LAWS(DLH)-2012-11-313

HAMID KHAN Vs. STATE NCT OF DELHI

Decided On November 02, 2012
HAMID KHAN Appellant
V/S
STATE NCT OF DELHI Respondents

JUDGEMENT

(1.) THIS is a criminal revision petition filed under Section 397/401 Cr.P.C. read with section 482 Cr.P.C. against the order dated 3.10.2012 passed by Ms. Kaveri Baweja, Additional Sessions Judge dismissing the appeal of the petitioner in case FIR No.726/1997, under Sections 279/337/304-A IPC, registered at Police Station Patel Nagar.

(2.) BRIEFLY stated the facts of the case are that the petitioner was sent for trial for the aforesaid offences by Police Station Patel Nagar on account of having caused death of a pillion rider, namely, Ram Dayal by rash and negligent driving. The facts of the prosecution case were that on 29.8.1997, complainant Dinesh Kumar was driving his motorcycle while as Ram Dayal was the pillion rider. Two buses bearing Nos.DL-1P-1358 and DL-1P-6766 were being driven by the appellant Mohd. Hamid Khan and one Harphool, respectively. Both the buses were being driven in a rash and negligent manner so as to compete with each other as to who will be ahead of the other. It is alleged that bus No.DL-1P-6766, which was being driven by Harphool, overtook the motorcycle while as the other bus No. DL-1P-1358, being driven by the petitioner, hit the motorcyclist from the back due to which Ram Dayal fell down and sustained injuries. Ram Dayal succumbed to the said injuries later on. After trial, the petitioner was convicted for offences under Sections 279/337/304-A IPC. For offence under Sections 279 and 337 IPC, the petitioner was sentenced to undergo simple imprisonment for three months with a fine of Rs.500.00 and for offence under Section 304-A IPC, he was sentenced to undergo simple imprisonment for six months with fine of Rs.1,000.00.
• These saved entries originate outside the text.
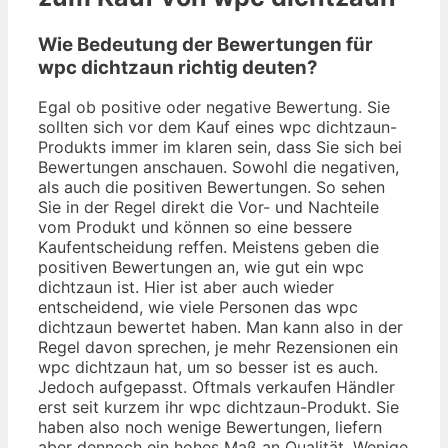
Wie Bedeutung der Bewertungen für
wpc dichtzaun richtig deuten?
Egal ob positive oder negative Bewertung. Sie
sollten sich vor dem Kauf eines wpc dichtzaun-
Produkts immer im klaren sein, dass Sie sich bei
Bewertungen anschauen. Sowohl die negativen,
als auch die positiven Bewertungen. So sehen
Sie in der Regel direkt die Vor- und Nachteile
vom Produkt und können so eine bessere
Kaufentscheidung reffen. Meistens geben die
positiven Bewertungen an, wie gut ein wpc
dichtzaun ist. Hier ist aber auch wieder
entscheidend, wie viele Personen das wpc
dichtzaun bewertet haben. Man kann also in der
Regel davon sprechen, je mehr Rezensionen ein
wpc dichtzaun hat, um so besser ist es auch.
Jedoch aufgepasst. Oftmals verkaufen Händler
erst seit kurzem ihr wpc dichtzaun-Produkt. Sie
haben also noch wenige Bewertungen, liefern
aber dennoch ein hohes Maß an Qualität. Wenige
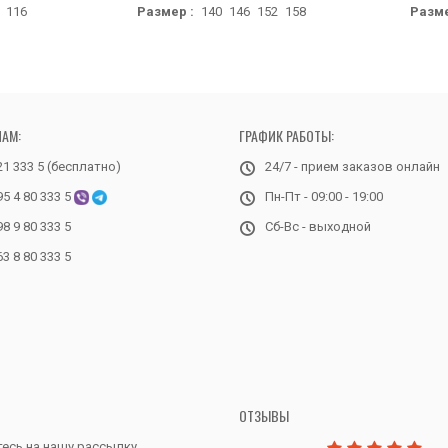
116
Размер :
140
146
152
158
Разме
НАМ:
ГРАФИК РАБОТЫ:
21 333 5 (бесплатно)
24/7 - прием заказов онлайн
95 4 80 333 5
Пн-Пт - 09:00 - 19:00
98 9 80 333 5
Сб-Вс - выходной
63 8 80 333 5
ОТЗЫВЫ
есь на нашу рассылку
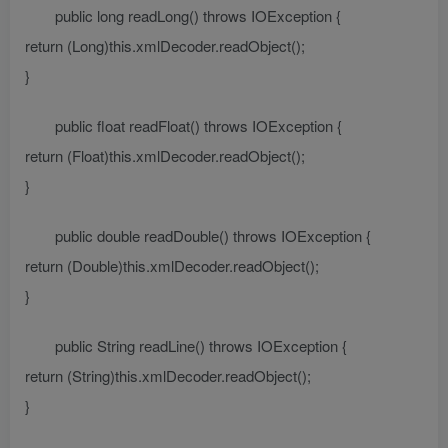
public long readLong() throws IOException {
return (Long)this.xmlDecoder.readObject();
}
public float readFloat() throws IOException {
return (Float)this.xmlDecoder.readObject();
}
public double readDouble() throws IOException {
return (Double)this.xmlDecoder.readObject();
}
public String readLine() throws IOException {
return (String)this.xmlDecoder.readObject();
}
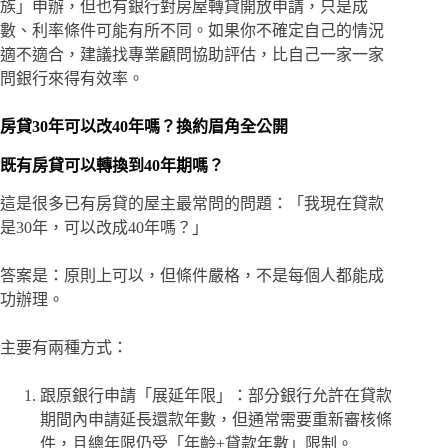
族」申辦，但也有銀行對房屋轉貸開放申請，只是成
數、利率條件可能有所不同。如果你不確定自己的情況
適不適合，建議找專業顧問協助評估，比自己一家一家
問銀行來得有效率。
房貸30年可以改40年嗎？換約眉角全公開
既有房貸可以轉換到40年期嗎？
這是很多已有房貸的屋主最常問的問題：「我現在貸款
是30年，可以改成40年嗎？」
答案是：原則上可以，但條件嚴格，不是每個人都能成
功辦理。
主要有兩種方式：
跟原銀行申請「展延年限」：部分銀行允許在貸款
期間內申請延長還款年數，但通常需要重新審核條
件，且總年限仍受「年齡+貸款年數」限制。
(3.) I have heard the learned counsel for the petitioner and have gone through the impugned judgment. These arguments which were urged before the learned Appellate Court have been urged afresh before this court. At the outset, I must say that it is well-settled by now that the doctrine of res ipsa loquitur is a doctrine which is applicable in cases of accidents also. It is not in dispute that the petitioner was driving one of the buses which is purported to have hit or touched the motorcycle because of which the deceased/victim/pillion rider had fallen and suffered injuries resulting in his death. The death is also not in dispute. The only question, therefore, remains that whether the bus was being driven rashly and negligently. There is a specific statement made by the petitioner that the two buses were being driven by the petitioner and his so-called colleague Harphool who were competing with each other so far as speeding vehicle on the road is concerned. This clearly shows that both these persons were having scant regard for the other users of the road and were driving their buses in a rash and negligent manner. Curiously, the witness has not been cross-examined on this score and, therefore, the testimony of PW-6 cannot be disbelieved. The question of the bus not having suffered any mechanical damage from the front is inconsequential because the impact may be very minor or it may be only due to touching of the bus to the body of the deceased but it may be sufficient enough to result in imbalance and cause the fall of any person driving or walking on the road. That is why in such cases, the doctrine of res ipsa loquitur, i.e. the facts speaks for themselves, is taken help of. It was for the accused/petitioner to have adduced evidence to establish as to how the accident had taken place which he has failed to do in the instant case.